Guidelines for Using the Acoustic Wave Model

This section contains recommendations for using the Acoustic Wave model.

• When you use the Acoustic Wave model, you are advised to activate the Cell Quality Remediation model.
• Use a high-resolution turbulence model to ensure good noise source predictions.
• Use the appropriate mesh resolution in the zone of interest.

  The mesh resolution must be based on the recommended points per wavelength (PPW) to maintain the accuracy of acoustic predictions. PPW = (speed of sound/frequency) / grid spacing.

  You are advised to use PPW ≥ 30–40, and this value must be maintained throughout the zone of interest. The recommended Acoustic CFL depends on the PPW: for PPW of 40, you are advised to set Acoustic CFL ≤ 4 inside the zone of interest. However, for higher PPW values, a higher Acoustic CFL is acceptable.

• Apply damping to improve acoustic prediction. There are two damping methods that you can use to improve simulation stability:

  • Numerical damping that is applied to the Acoustic Wave solver

    The implementation of the Acoustic Wave model takes into account the solver robustness, but some instability can still arise due to mesh imperfections. Over time in a long simulation, localized hot spots of acoustic pressure can appear. These hot spots can lead to the accumulation and spreading of instability.

    To suppress simulation instability due to spurious effects, slightly decrease the Newmark Alpha Parameter in the Acoustic Wave solver.

  • Physical damping to eliminate spurious acoustics from mesh transition or boundary effects

    In order to eliminate acoustic wave reflections into the area of interest, you can apply a damping function (f_damp) to the region outside the area of interest. The reflections are attenuated and their effects are minimized.

    For more information, see Reducing Spurious Acoustic Reflections.

• Apply APE source filtering to remove possible high frequency spurious content from the noise sources. 1st-, 2nd-, or 3rd-order time filters can be used with increasing effect of numerical damping. However, higher-order filters introduce phase errors in the acoustic solution.
• When you specify field functions to define the noise source filtering (f_source) and acoustic damping (f_damp) zones, a Hanning windowing is recommended for the transition from a value of 0–1.

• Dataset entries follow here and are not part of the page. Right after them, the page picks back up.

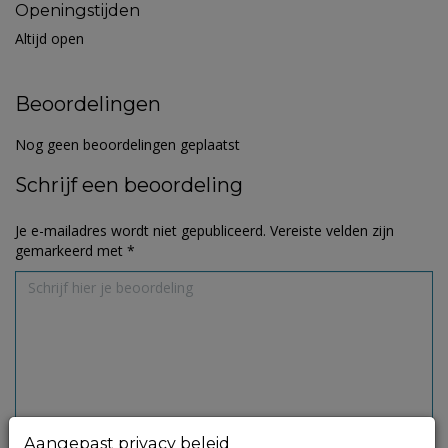
Openingstijden
Altijd open
Beoordelingen
Nog geen beoordelingen geplaatst
Schrijf een beoordeling
Je e-mailadres wordt niet gepubliceerd.
Vereiste velden zijn
gemarkeerd met
*
Aangepast privacy beleid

  The Hanning function has the general form:

  $$\text{H}\left(r\right)=0.5\left(1-\text{cos}\left(\pi \left(\frac{\mathbf{\text{r}}}{\mathbf{\text{t}}}\right)\right)\right)$$

  (272)

  where:

  • $\mathbf{\text{r}}$ is the direction vector
  • $\mathbf{\text{t}}$ is the thickness
• A hybrid approach allows you to benefit from the acoustic wave solver and still propagate acoustics to a distant far-field observer. Achieve this goal by using the acoustic wave solver in the near field and propagating the acoustics using the Ffowcs Williams-Hawkings (FW-H) model. To do so:
  1. Activate the Acoustic Wave model property Enable Total APE Fields for Post FW-H. This makes the following field functions available:
     • APE Total Density, flow density + acoustic density. See Eqn. (4725).
     • APE Total Velocity, flow velocity + acoustic velocity. See Eqn. (4726).
     • APE Total Pressure, flow pressure + acoustic pressure. See Eqn. (4727).
  2. Create a solution history node to export a selection of these functions to a .simh file. See Recording Transient Solution Data.
  3. Select receivers under Post FW-H Receivers and set the Acoustic Data Source property to APE.
  4. Run the Post FW-H Solver using the .simh file and selected receivers.